[DATA FOR THE TASK — start]

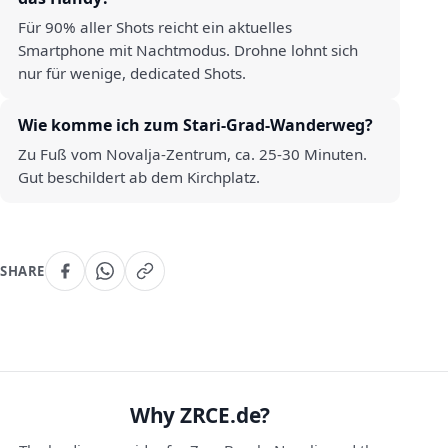
Für 90% aller Shots reicht ein aktuelles
Smartphone mit Nachtmodus. Drohne lohnt sich
nur für wenige, dedicated Shots.
Wie komme ich zum Stari-Grad-Wanderweg?
Zu Fuß vom Novalja-Zentrum, ca. 25-30 Minuten.
Gut beschildert ab dem Kirchplatz.
SHARE
Why ZRCE.de?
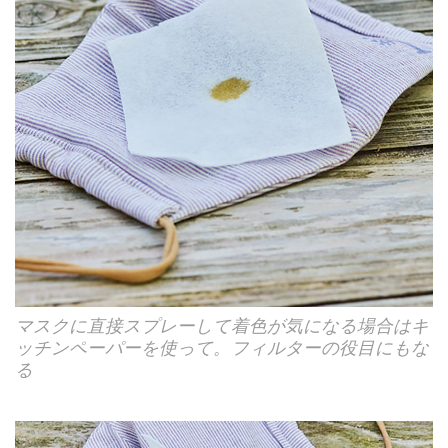
マスクに直接スプレーして着色が気になる場合はキ
ッチンペーパーを使って。フィルターの役目にもな
る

[DATA FOR THE TASK — finish]

Arrange the text lines from every row into a JSON list of strings, one string per line. Skip blank lines and leave out the pictures.

[
  "Für 90% aller Shots reicht ein aktuelles",
  "Smartphone mit Nachtmodus. Drohne lohnt sich",
  "nur für wenige, dedicated Shots.",
  "Wie komme ich zum Stari-Grad-Wanderweg?",
  "Zu Fuß vom Novalja-Zentrum, ca. 25-30 Minuten.",
  "Gut beschildert ab dem Kirchplatz.",
  "SHARE",
  "Why ZRCE.de?",
  "マスクに直接スプレーして着色が気になる場合はキ",
  "ッチンペーパーを使って。フィルターの役目にもな",
  "る"
]